Advanced Imaging Pro has an interesting article on Kodak’s latest developments in sensor manufacturing. This was found via Flickr, which alludes to the possibility of a PMOS sensor.
The new PMOS apparently a new take on CMOS pixels and how they work on a camera sensor. In the Kodak PMOS the underlying polarity of the silicon is reversed, so the absence of electrons is used to detect a signal. This works the opposite way that normal pixels work: which instead detects electrons that are generated when light interacts with the sensor surface.
In addition to this, a new CCD sensor is being developed that, according to Samsung (as noted in the article), only uses 1/10th of the power that a regular CCD sensor uses: which means an insanely long battery life.
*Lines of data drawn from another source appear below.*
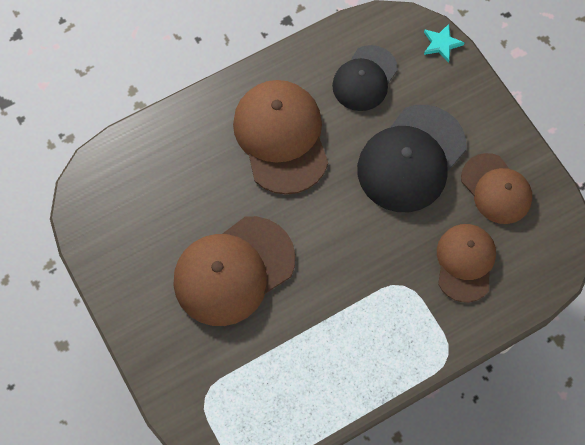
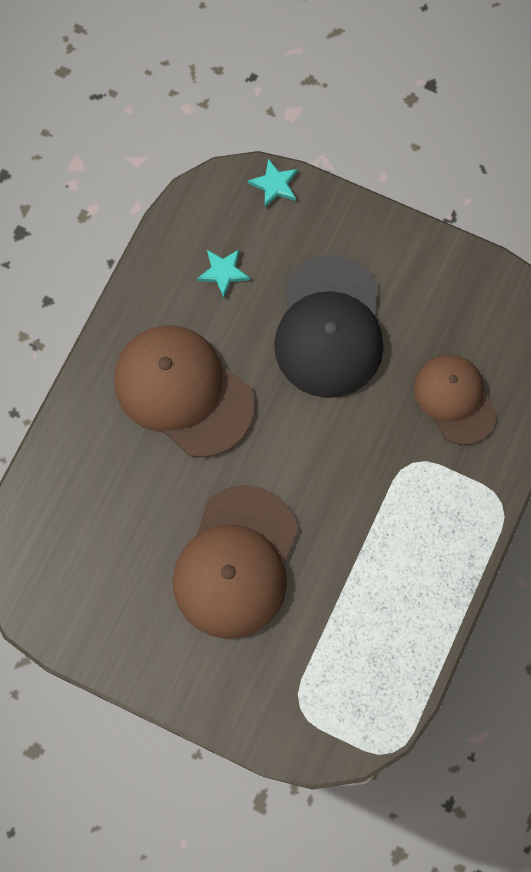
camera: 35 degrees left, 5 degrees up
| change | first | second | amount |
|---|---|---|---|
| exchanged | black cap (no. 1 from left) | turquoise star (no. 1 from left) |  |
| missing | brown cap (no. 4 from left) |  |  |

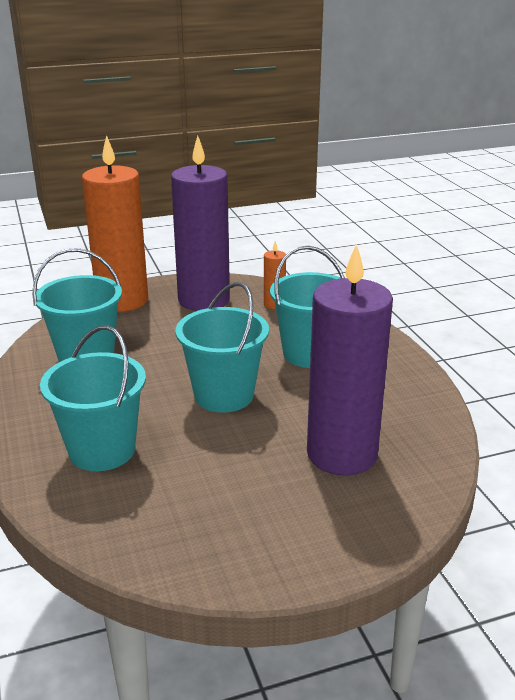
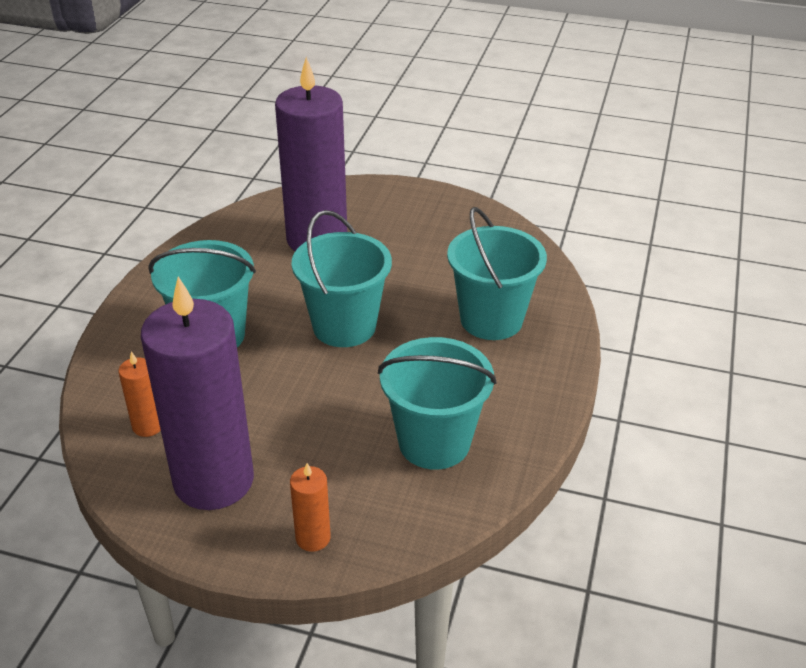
camera: 145 degrees left, 10 degrees up
| change | first | second | amount |
|---|---|---|---|
| size | orange candle (no. 1 from left in the first image) | orange candle (no. 2 from left) | x0.41 |

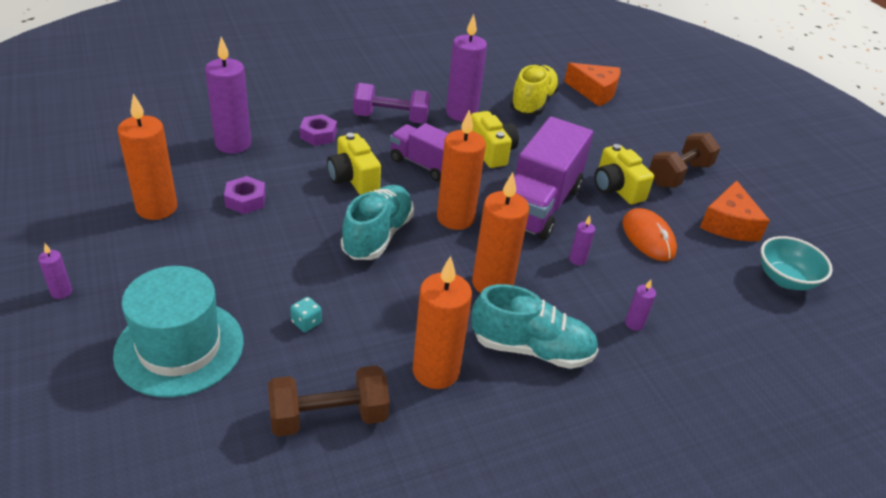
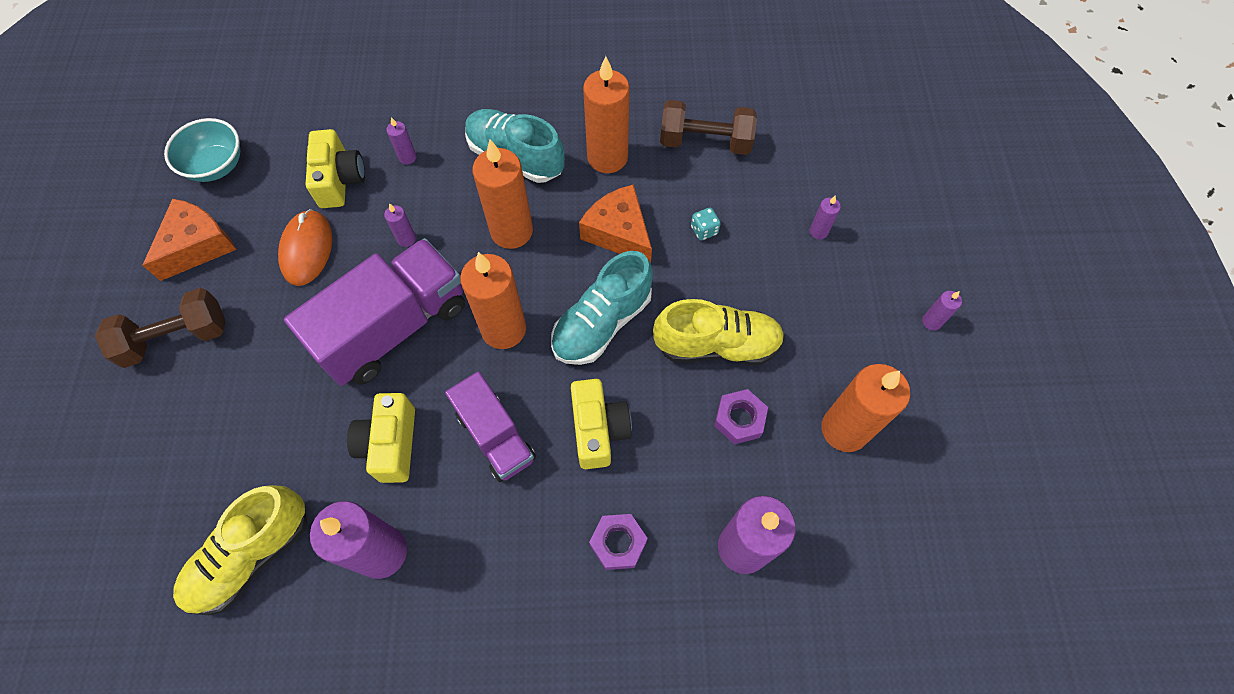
camera: 155 degrees left, 25 degrees up
| change | first | second | amount |
|---|---|---|---|
| relocated | orange cheese (no. 1 from left in the first image) | orange cheese (no. 2 from left) |  |
| missing | purple dumbbell |  |  |
| relocated | yellow camera (no. 3 from left in the first image) | yellow camera (no. 1 from left) |  |
| exchanged | turquoise hat | purple candle (no. 5 from left) |  |
| appeared |  | yellow shoe (no. 2 from left) |  |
For current Olympus (and Panasonic) users, you can be glad to hear that the new sensors are focused on low-light photography, speed and HD video capabilities. However, we can still only just wait to see the results. When the Live MOS sensor was released it promised better low-light capabilities. In truth, it couldn’t match the capabilities of Canon or Nikon. Further, that isn’t a totally fair statement because of the fact that the sensor is smaller in size.
The new PMOS sensor could be what we see in the higher end pro camera models.
Not really sure why this would be lower power, certainly not 10x lower based on the fact that it is PMOS. CMOS is PMOS + NMOS hence C or complementary. The only difference between the two is that as you try to allude to that PMOS uses holes as the majority carriers in the device, which have a lower mobility. This means that the resistance of the device of equal size would increase. If you wanted a larger resistance for some reason than that might be a good thing. However, you are going to create electron hole pairs, not just holes and Johnson noise goes up with resistance, still we might be in shot noise dominated transport (actually that probably is the case, but I’d have to check), in which case maybe the trade of is okay. In any case, the difference in mobility is less than a factor of 2 so all the properties that would be affected would change by less than 2, certainly not 10. If they get 10 other things are going on.
The 10X reduction in power stated in the article is not from the new PMOS sensor, but rather the CCD sensor that Samsung is developing.
You got your EE all wound up thinking you could impress everyone with your knowledge, but in the end, you couldn’t even read the article straight.
Get back to designing chips. LOL
Stewie don’t know if you are trying to go out of your way to be insulting… I see what you mean on careful reading, though I should think this one is more down to unclear writing. If you want to talk about more than one thing, it probably should be in the title. I skipped over “In addition to this” in the first reading I guess and thought that Samsung was being licensed to make the PMOS for Kodak. I don’t think Kodak has any major FABs.
Stewie & Brian? What is this an episode of Family Guy?